Here's a way to do it without a udf.
Initialize example dataframe:
nested_df1 = (spark.read.json(sc.parallelize(["""[
{ "state": {"fld": 1} },
{ "state": {"fld": 2}}
]"""])))
nested_df1.printSchema()
root
|-- state: struct (nullable = true)
| |-- fld: long (nullable = true)
Spark .read.json
imports all integers as long
by default.
If state.fld
has to be an int
, you will need to cast it.
from pyspark.sql import functions as F
nested_df1 = (nested_df1
.select( F.struct(F.col("state.fld").alias("fld").cast('int')).alias("state") ))
nested_df1.printSchema()
root
|-- state: struct (nullable = false)
| |-- col1: integer (nullable = true)
nested_df1.show()
+-----+
|state|
+-----+
| [1]|
| [2]|
+-----+
Finally
Use .select
to get the nested columns you want from the existing struct with the "parent.child"

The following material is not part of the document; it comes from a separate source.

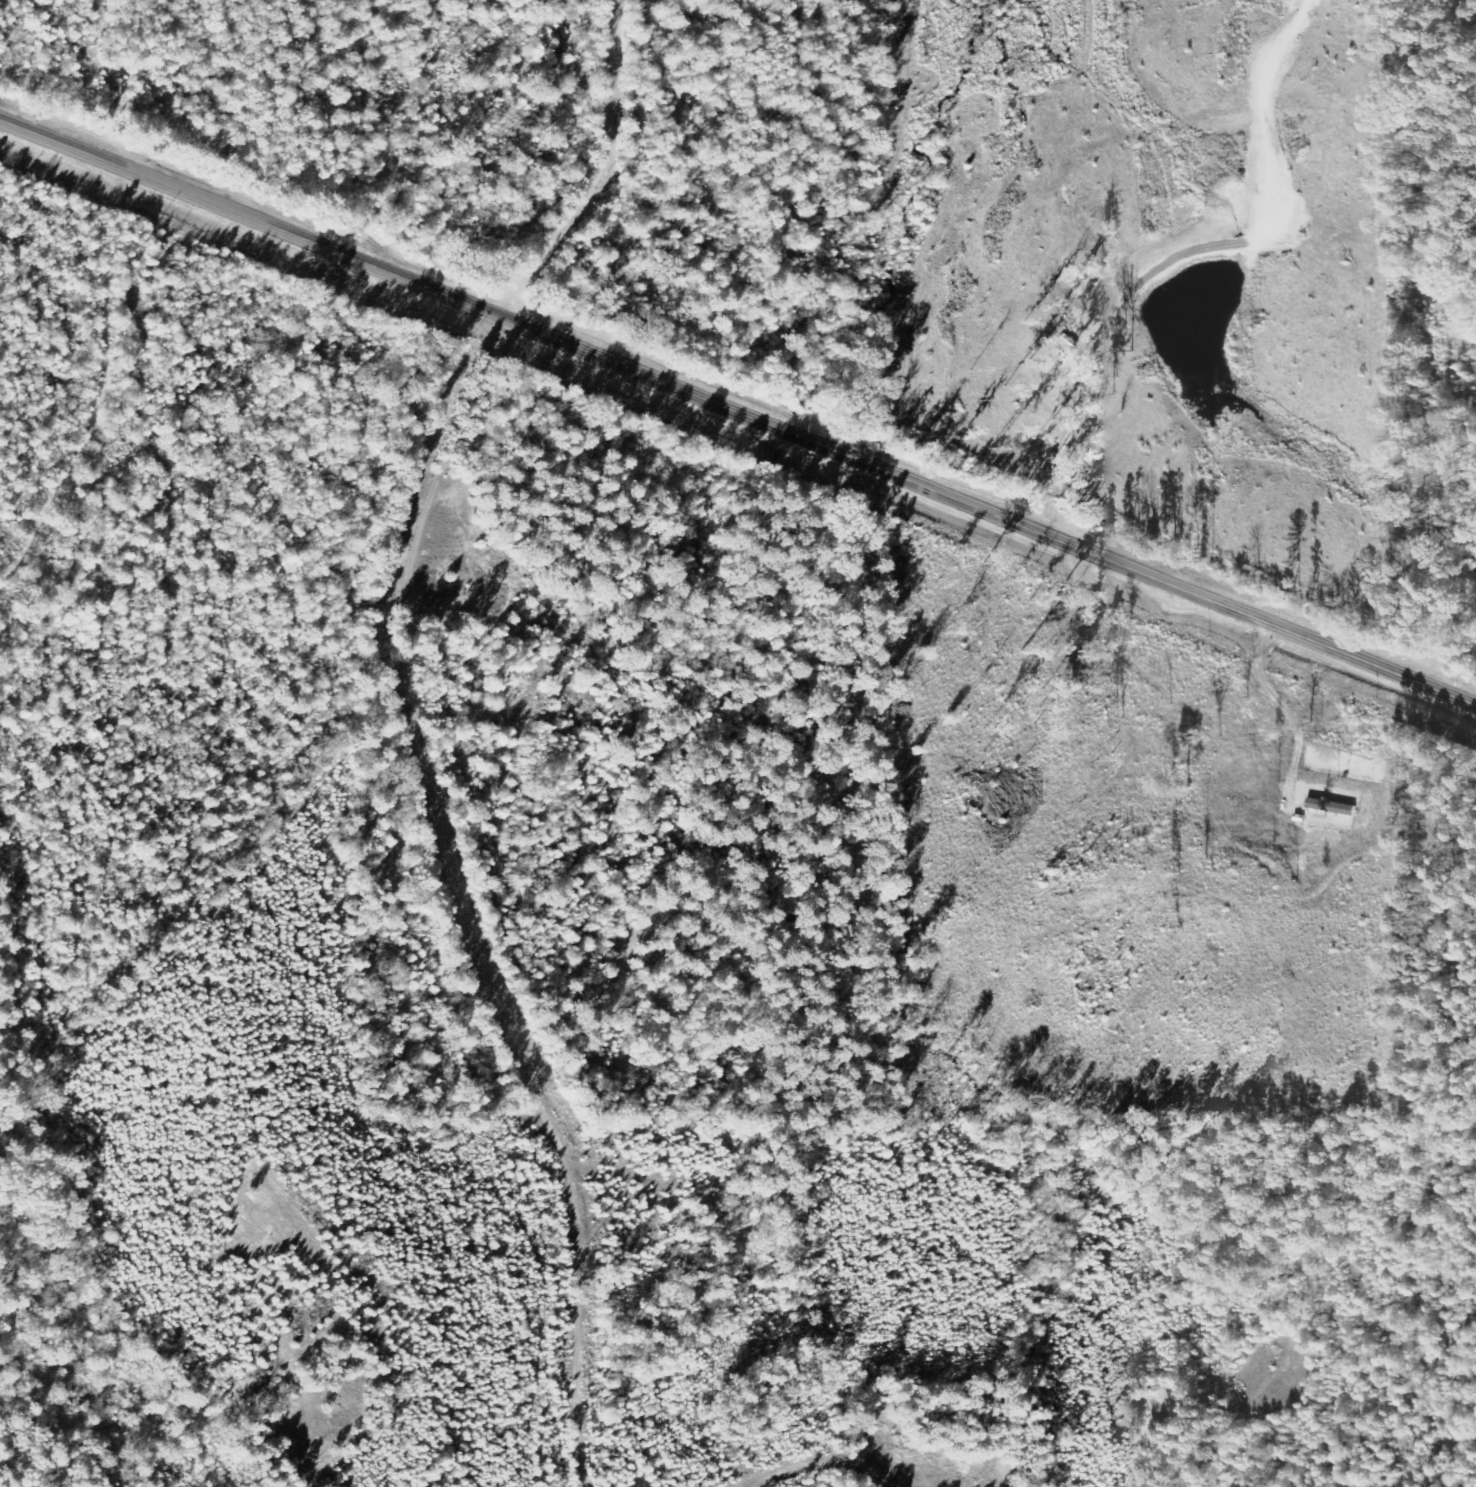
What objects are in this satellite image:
road: (738, 411)
building: (1331, 813)
road: (416, 917)
road: (680, 1482)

notation, create the new column, then re-wrap the old columns together with the new columns in a struct
.
val_a = 3
nested_df2 = (nested_df
.select(
F.struct(
F.col("state.fld"),
F.lit(val_a).alias("a")
).alias("state")
)
)
nested_df2.printSchema()
root
|-- state: struct (nullable = false)
| |-- fld: integer (nullable = true)
| |-- a: integer (nullable = false)
nested_df2.show()
+------+
| state|
+------+
|[1, 3]|
|[2, 3]|
+------+
Flatten if needed with "parent.*"
.
nested_df2.select("state.*").printSchema()
root
|-- fld: integer (nullable = true)
|-- a: integer (nullable = false)
nested_df2.select("state.*").show()
+---+---+
|fld| a|
+---+---+
| 1| 3|
| 2| 3|
+---+---+